PROVIDED TEXT >>

################

I want to move on to the question of Ngāi Tahu representatives, because New Zealand First opposes that provision in the bill, as well. Ngāi Tahu is to appoint two of the Government’s first three appointments out of a maximum of six. New Zealand First’s policy generally is that people must not be appointed to elected bodies, whether they are elected councils or other bodies. New Zealand First says that provision is just as bad as the one that requires the appointment of the other commissioners as well. Both provisions are undemocratic and should not be in the bill.

The Government claims that what it wants is a stable Environment Canterbury with specialist skills. If you look at clause 11, those skills are spelt out and they are listed, and one of them is the management of fresh water. That skill is not exclusive to appointed people and, in fact, in Canterbury there are a lot of people who could be, and will be, elected to Environment Canterbury who have those skills in great measure. Another one is local authority governance and management, but there are actually more people available in Canterbury with those skills than there would be available for appointment, and they would be just as good. In addition to that there is knowledge of the Canterbury region and its people, but, in fact, elected people are much more likely to have those skills than any who could be appointed. So when you look at that objective for skills, they are better fulfilled by elected people than they would be by appointed people. So the Government’s justification utterly vanishes for that reason.

In addition to that the Minister has said that he wants to see continuity. Well, what is the magic about continuity? The real issue is not continuity; the real issue is an appropriate mix of skills of the people to serve on Environment Canterbury and, as I have just said, that can be done easily and fully with elected people. In fact, the bill does not even mention continuity at all, so I do not even know why the Minister raised the issue. It is completely irrelevant, as, in fact, is the rest of his argument to try to justify the appointment of people to Environment Canterbury.

################

AVAILABLE DATA >>
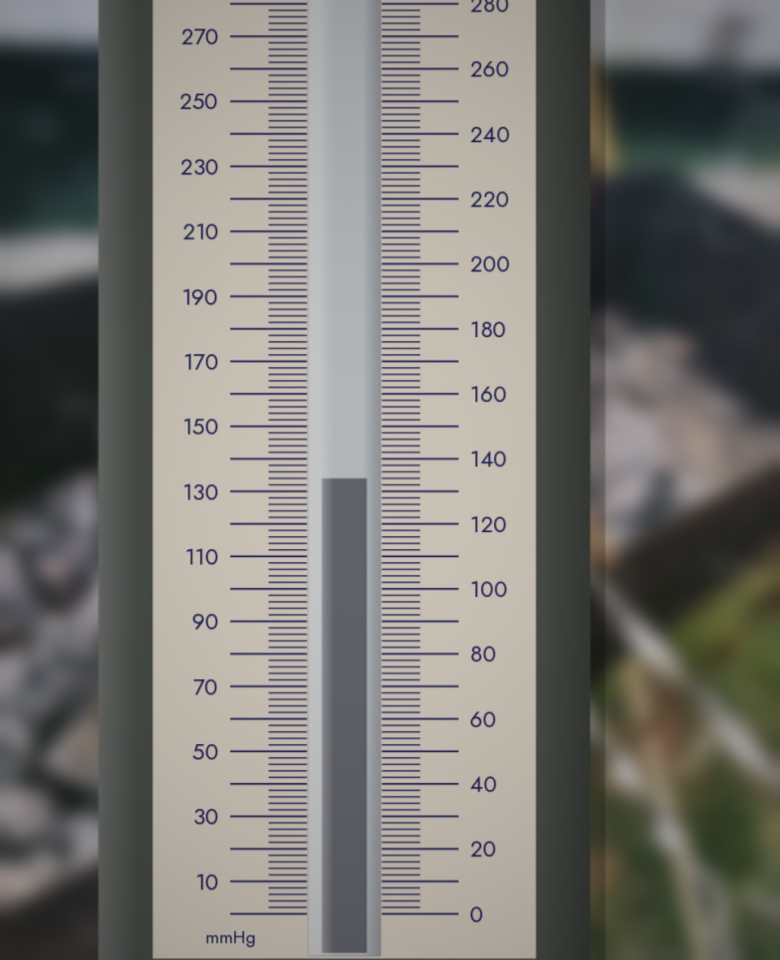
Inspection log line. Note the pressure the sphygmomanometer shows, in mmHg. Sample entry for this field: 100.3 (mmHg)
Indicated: 134 (mmHg)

################

WHAT TO WORK ON >>
Reproduce word for word the passage of the speech on Environment Canterbury from "I want to move" up to and including "in the bill.".

RESPONSE TO THIS TASK >>
I want to move on to the question of Ngāi Tahu representatives, because New Zealand First opposes that provision in the bill, as well. Ngāi Tahu is to appoint two of the Government’s first three appointments out of a maximum of six. New Zealand First’s policy generally is that people must not be appointed to elected bodies, whether they are elected councils or other bodies. New Zealand First says that provision is just as bad as the one that requires the appointment of the other commissioners as well. Both provisions are undemocratic and should not be in the bill.